To enable network request tracking, set config.autocapture.networkTracking to true in your SDK configuration.

Property NameDescription
[Amplitude] URLThe URL of the network request with sensitive information masked.
[Amplitude] URL QueryThe query parameters of the URL.
[Amplitude] URL FragmentThe fragment identifier of the URL.
[Amplitude] Request MethodThe HTTP method used for the request (for example, GET, POST, PUT, or DELETE).
[Amplitude] Status CodeThe HTTP status code of the response.
[Amplitude] Error CodeThe local error code if the request failed without a status code.
[Amplitude] Error MessageThe local error message if the request failed without a status code.
[Amplitude] Start TimeThe timestamp when the request started, in milliseconds since Unix epoch.
[Amplitude] Completion TimeThe timestamp when the request completed, in milliseconds since Unix epoch.
[Amplitude] DurationThe duration of the request in milliseconds.
[Amplitude] Request Body SizeThe size of the request body in bytes.
[Amplitude] Response Body SizeThe size of the response body in bytes.
[Amplitude] Request BodyThe captured JSON request body (when you configure a requestBody capture rule).
[Amplitude] Response BodyThe captured JSON response body (when you configure a responseBody capture rule).
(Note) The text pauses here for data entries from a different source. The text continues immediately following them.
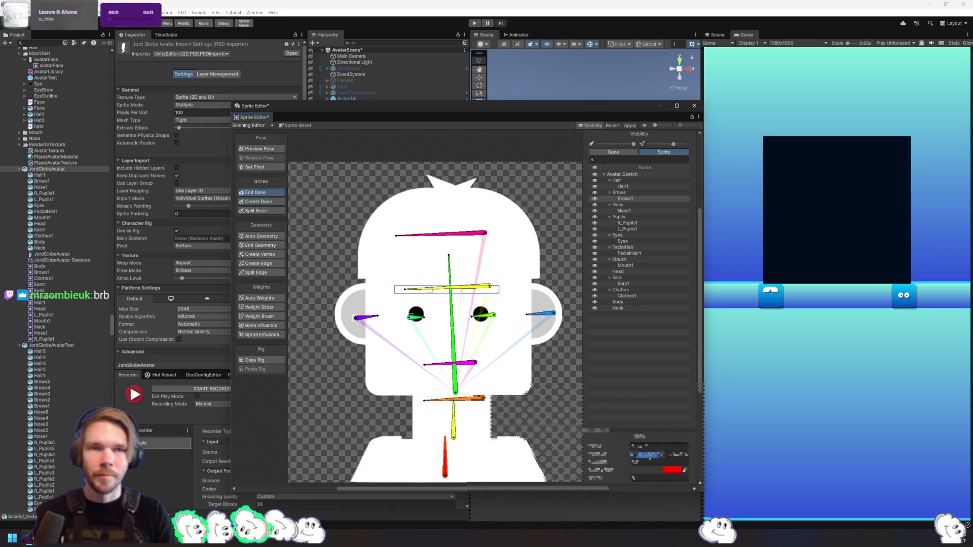
pyautogui.press('Return')
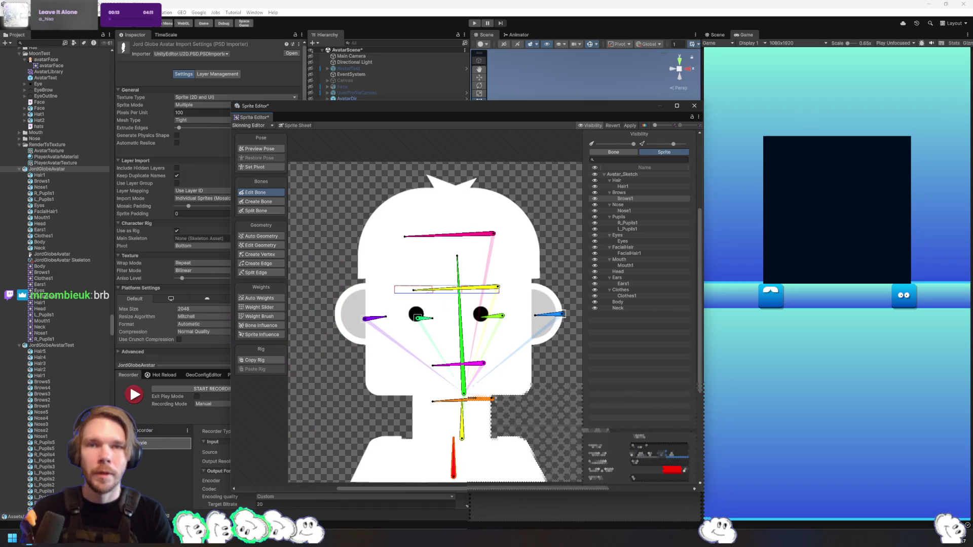
pyautogui.click(461, 420)
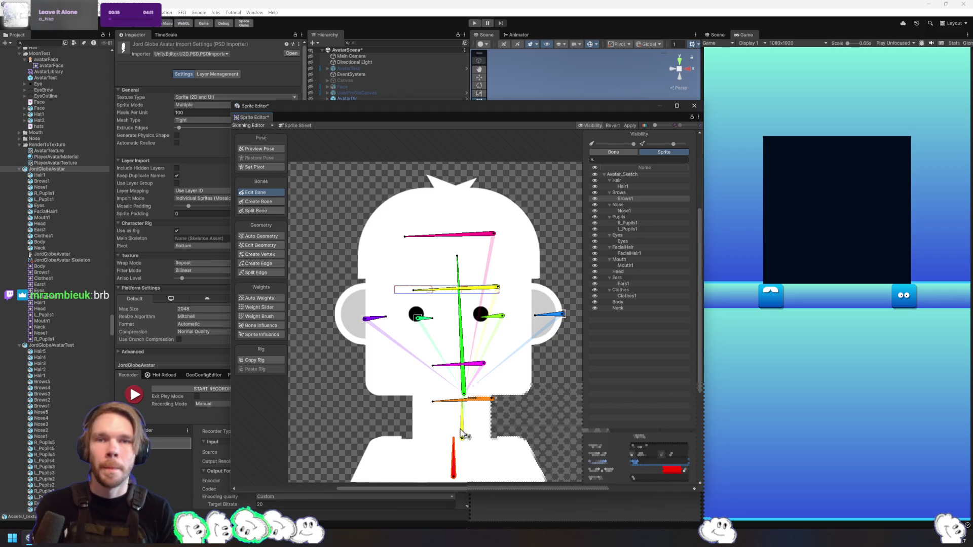
pyautogui.click(654, 455)
pyautogui.press('Return')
For more information about configuring network tracking, including advanced capture rules and filtering options, refer to Track network requests in the Browser SDK 2 documentation.

Web Vitals

Captures Core Web Vitals performance metrics when the browser tab hides.

Property NameDescription
Page DomainThe full hostname from the current web address, including any subdomains such as www or app.
Page LocationThe full URL of the current page, including any URL Search Parameters.
Page PathThe pathname of the current page. This excludes any URL Search Parameters and URL Fragments.
Page TitleThe title of the page.
Page URLThe URL of the page excluding the URL Search Parameters.
LCP (Largest Contentful Paint)The time it takes for the largest content element to become visible in the viewport. Measured in milliseconds.
FCP (First Contentful Paint)The time it takes for the first content element to be painted on the screen. Measured in milliseconds.
INP (Interaction to Next Paint)The time from a user interaction to the next paint. Measured in milliseconds.
CLS (Cumulative Layout Shift)The sum of all individual layout shift scores for unexpected layout shifts. A dimensionless value.
TTFB (Time to First Byte)The time from the navigation start to when the first byte of the response is received. Measured in milliseconds.

Each metric includes a performance rating (good, needs-improvement, or poor) based on Web Vitals thresholds and timing data.